To assist the NRCS with administering the EQIP program in northwest Minnesota, DU hired Grazing Biologist Sabrina Claeys. Like NRCS conservation planners, Claeys provides technical assistance to livestock producers, develops grazing plans and helps ranchers navigate the federal cost assistance programs. Nearly 75% of Minnesota’s land is privately owned and, since the state ranks in the top 10 nationally for livestock production, there is great potential to conserve grasslands on private property.

“Our grasslands are a highly underrated ecosystem,” Claeys said. “Many of our waterfowl species nest in native grassland adjacent to wetlands, which is why it’s so important to conserve them. They also provide habitat for upland gamebirds, pollinators and other wildlife. Grasslands are maintained with the use of prescribed fire and grazing, which is why this program is in place. Livestock are an important tool in our management toolbox that can help manage our grassland and pastureland.”

As the effects of climate change persist, saving grasslands has become critical because they can efficiently sequester carbon, the main greenhouse gas linked to climate change. When our prairies are converted into croplands and soil is tilled in preparation for planting, carbon escapes. A recent study revealed that 2.6 million acres of grasslands across the U.S. and Canada were plowed under from 2018 to 2019.

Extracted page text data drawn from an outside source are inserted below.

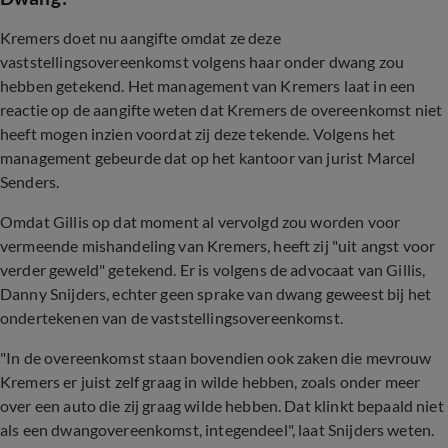
Kremers doet nu aangifte omdat ze deze
vaststellingsovereenkomst volgens haar onder dwang zou
hebben getekend. Het management van Kremers laat in een
reactie op de aangifte weten dat Kremers de overeenkomst niet
heeft mogen inzien voordat zij deze tekende. Volgens het
management gebeurde dat op het kantoor van jurist Marcel
Senders.
Omdat Gillis op dat moment al vervolgd zou worden voor
vermeende mishandeling van Kremers, heeft zij "uit angst voor
verder geweld" getekend.
Er is volgens de advocaat van Gillis,
Danny Snijders, echter geen sprake van dwang geweest bij het
ondertekenen van de vaststellingsovereenkomst.
"In de overeenkomst staan bovendien ook zaken die mevrouw
Kremers er juist zelf graag in wilde hebben, zoals onder meer
over een auto die zij graag wilde hebben. Dat klinkt bepaald niet
als een dwangovereenkomst, integendeel", laat Snijders weten.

If grasslands continue to be lost at this rate, it will be impossible to reach global climate targets, according to the World Wildlife Fund, a conservation organization that works in over 100 countries. It’s been reported that the grazing methods NRCS and DU are promoting could store up to 300 million tons of carbon dioxide worldwide every year.

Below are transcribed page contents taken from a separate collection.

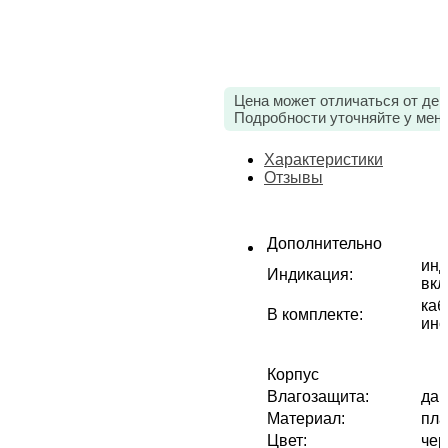
Цена может отличаться от дей
Подробности уточняйте у мен
Характеристики
Отзывы
Дополнительно
инд
Индикация
:
вкл
каб
В комплекте
:
инс
Корпус
Влагозащита
:
да
Материал
:
пла
Цвет
:
че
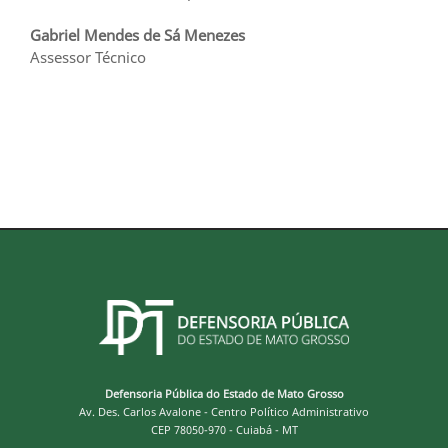
Gabriel Mendes de Sá Menezes
Assessor Técnico
Defensoria Pública do Estado de Mato Grosso
Av. Des. Carlos Avalone - Centro Político Administrativo
CEP 78050-970 - Cuiabá - MT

“Grasslands are an important part of the landscape in northwest Minnesota,” said NRCS Grazing Lands Specialist Jeff Duchene. “Livestock producers rely on them for cattle grazing, and they also provide important habitat for pollinators and wildlife in the region. NRCS has built strong relationships with landowners and producers here, which has resulted in habitat conservation on all lands.”

Grassland health is also closely tied to water retention, paramount during drought. Grass has proven to be better than trees at capturing and holding ground water – critical to reducing sedimentation and erosion. Grass is a more sustainable food resource for wildlife and livestock because it continues to grow even when rain events become infrequent.

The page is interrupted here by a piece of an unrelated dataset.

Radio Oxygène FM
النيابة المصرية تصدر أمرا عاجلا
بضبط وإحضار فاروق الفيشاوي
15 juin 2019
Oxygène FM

Livestock can be used to manage grasslands by installing temporary fences and rotating appropriately. This can improve soil health, herd health and operational efficiency. The implementation of cover crops is also beneficial to the landscape, helping build soil health and provide livestock with added forage, extending the grazing season.

"Most people don’t realize this, but duck populations need cattle to survive,” Claeys said. “Without grasslands, waterfowl lose nesting and brood-rearing habitat. The combination of well managed grasslands and wetlands will only increase duck numbers while adding to the overall health of our prairies.”